Il Profeta di Grugliasco, comunque, a dispetto del flop nell’unico match di Champions (Inter-Trebisonda 0-1, 14 settembre 2011), in EL ha assommato numeri tutt’altro che disprezzabili. Compreso l’incipit del trofeo in questo scorcio di stagione, ovvero il roboante tris sul gobbone dell’Everton, fanno 4 bottini pieni con 2 pareggi e 3 sconfitte. L’ultima, la più cocente, quella patita in extremis a “Marassi” dal Valencia, durante il primo ciclo genoano: dopo un botta e risposta di testa Bruno-Crespo, la zampata di David Villa vale l’estromissione all’ultima giornata in un girone di fuoco dove il Grifone era approdato vincendo il playoff con l’Odense e aveva dovuto vedersela anche con Lilla e Slavia Praga.

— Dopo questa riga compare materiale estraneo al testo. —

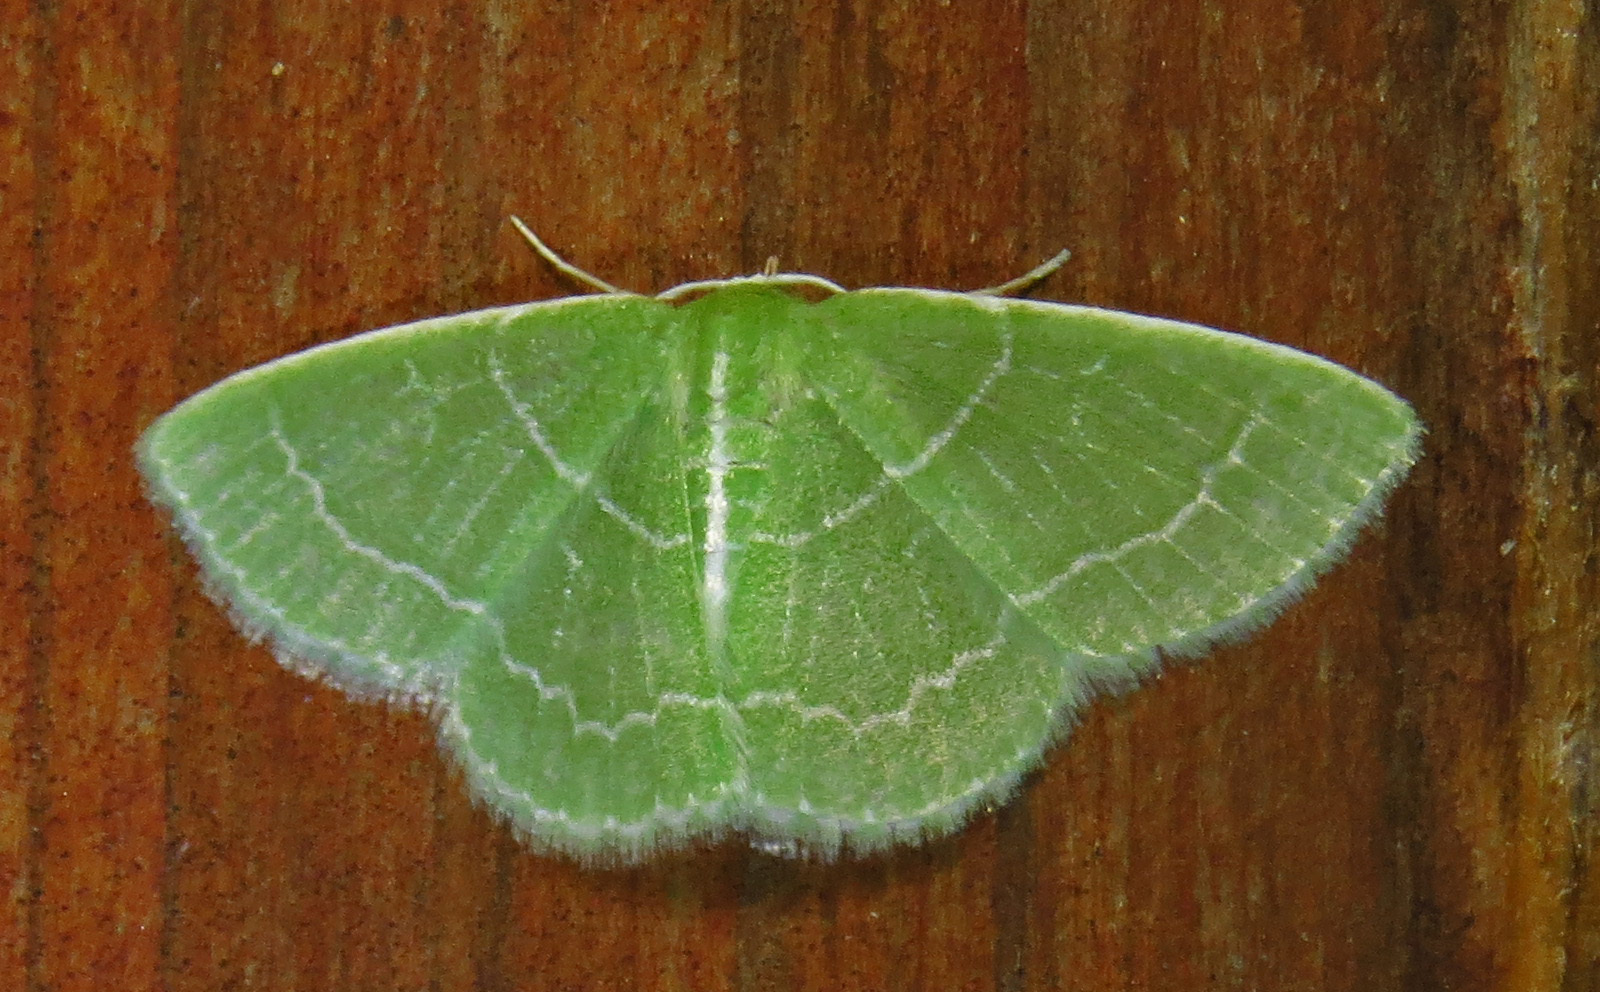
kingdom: Animalia
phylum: Arthropoda
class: Insecta
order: Lepidoptera
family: Geometridae
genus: Synchlora
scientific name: Synchlora aerata
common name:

Se il 17 dicembre 2009 è la data infausta da soffittare nell’archivio dei ricordi agrodolci per l’uomo in sella nerazzurro, figuriamoci il 3 maggio per il il lionese purosangue, si fa per dire ovviamente viste le chiari origini italiane, tuttora alla ricerca del riscatto da un settimo posto in Ligue 1 che grida vendetta con quel talento a disposizione.

È pur vero che al buon Bruno, una sorta di bandiera che sventolava bassa a centrocampo nell’OL che riuscì a risalire la cadetteria francese solo nel 1989, a questo giro di calciomercato hanno voluto scippare per soddisfare le ragioni della cassa gente come Lacazette, Tolisso, Valbuena e Gonalons, per dire i calibri più grossi, privandolo praticamente della spina dorsale della squadra. Che ora come ora deve puntare sulle giovani promesse pescate in giro per l’Europa, al netto di elementi tecnicamente raffinati e caratterialmente sanguigni come Nabil Fekir, l’enfant-du-pays del caso.

Una dinastia non l’ha a tutt’oggi imposta, nel capoluogo del Rodano, colui che per anni s’era dibattuto sotto la volta di plexiglass del calcio semipro (Villefranche 1999-2001 e Besançon 2005-2006 in National 2, dopo quattro anni da secondo di Stephane Paille, bomber della Francia campione d’Europa Under 21 nel 1988) o come vice di qualcun altro: allo Stade de Gerland, abbandonato per il Groupama Stadium, dal 2011 al 2013 il capo era stato il suo ex compagno di spogliatoio Remi Garde, il conquistatore degli ultimi due trofei in bacheca (Coppa di Francia 2012 e una Supercoppa di Francia 2013), quindi Hubert Fournier cui il nostro avrebbe fatto le scarpe strappandogli lo scettro alla vigilia di Natale 2015. In dote, un secondo e un quarto posto che pur non facendo saltare sulla sedia nessuno, specie per una fase difensiva un po’ allegra e leggera, hanno portato in saccoccia parecchi soldini da reinvestire. Eccola qui, l’analogia con l’uomo canuto che stasera siederà sulla panca nemica.